Halfway into mile four my legs began to shake. My mind said, fuck you, there’s only a half mile left and then you will be sitting, having lunch, absorbing the best view and resting for a while.
But my legs wouldn’t move. My mind spun with thoughts.
“Get your ass moving.”
“You’re gonna let all these people down and be totally embarrassing!”
“Quit being a wimp. You’re stronger than you think.”
“Just rest for a second then push through!”
Still my legs wouldn’t move. The muscles in my thighs were shaking. My body was not complying. I couldn’t take another step up the rocks. In seconds I was crying; angry and frustrated. I had underestimated my body. Here I was, almost all the way up, with only a half mile of this goddamn hike left. This couldn’t be happening to me. I felt on the verge of physical collapse, but my mind did not agree.
I sat on a rock with my head in my hands, warring with my body as the group gathered around me, calling encouragement.
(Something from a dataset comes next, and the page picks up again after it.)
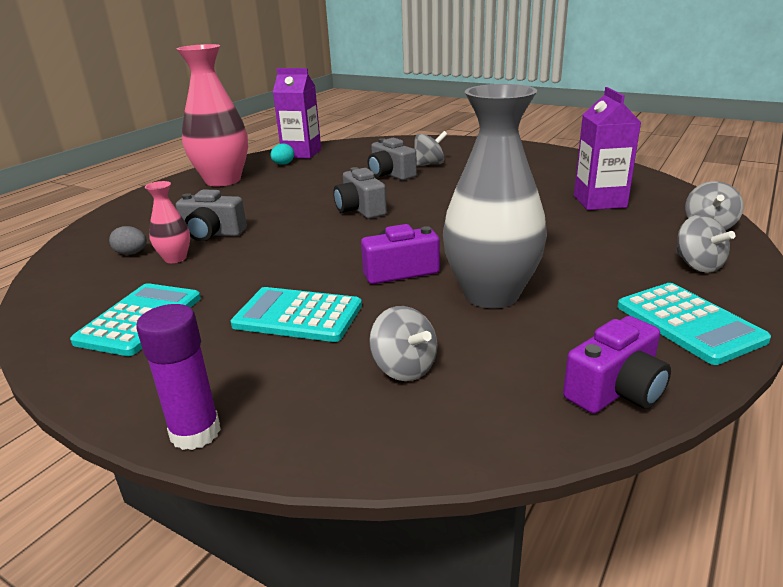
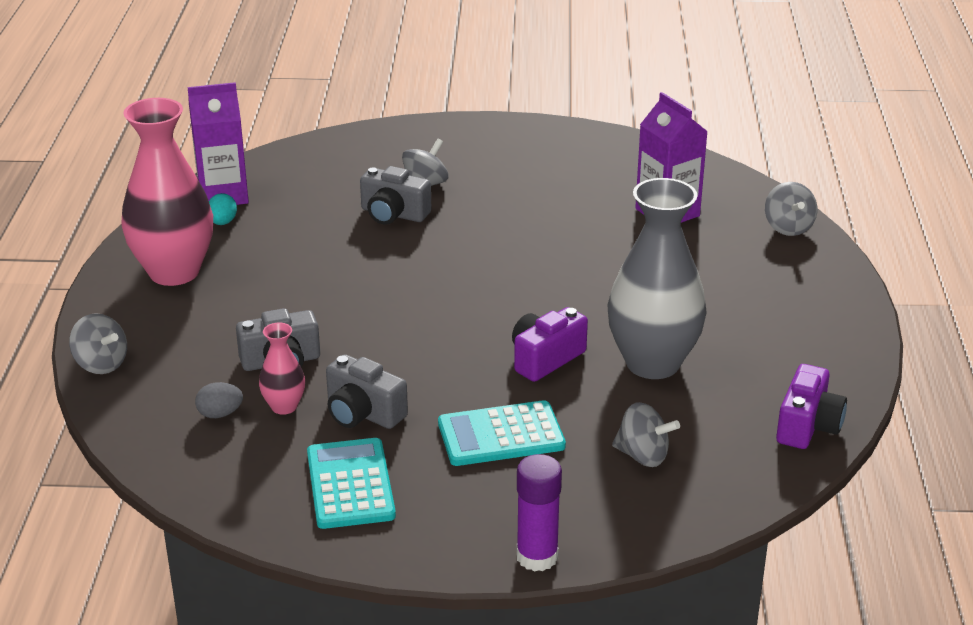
camera: 30 degrees left, 5 degrees up
grey camera [333,167,387,219] -> grey camera moved to [326,354,408,429]
turquoise calculator [617,283,771,365] -> none
grey spinning top [676,215,735,273] -> grey spinning top moved to [69,313,127,374]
“Wow, look how far you’ve made it!”
“Save your strength. You will need it for the three mile trek back down.”
“You didn’t let us down! This trail will alway be here!”
“We can come back!”
“Next time we’ll do a different, easier trail!”
“We are so proud of you!”
“We love you.”
Not one time did anyone say:
“Get your ass up and Push through!”
This concept of pushing through is over-rated and over used. Quit saying it for everything. Sometimes people need to rest. Sometimes they need to be congratulated for their hard work. Sometimes you need to acknowledge this. Sometimes you need to praise them for how far they’ve come, then help them back down the mountain so they can rest before they try again. Pushing through is not always the answer. Remember that.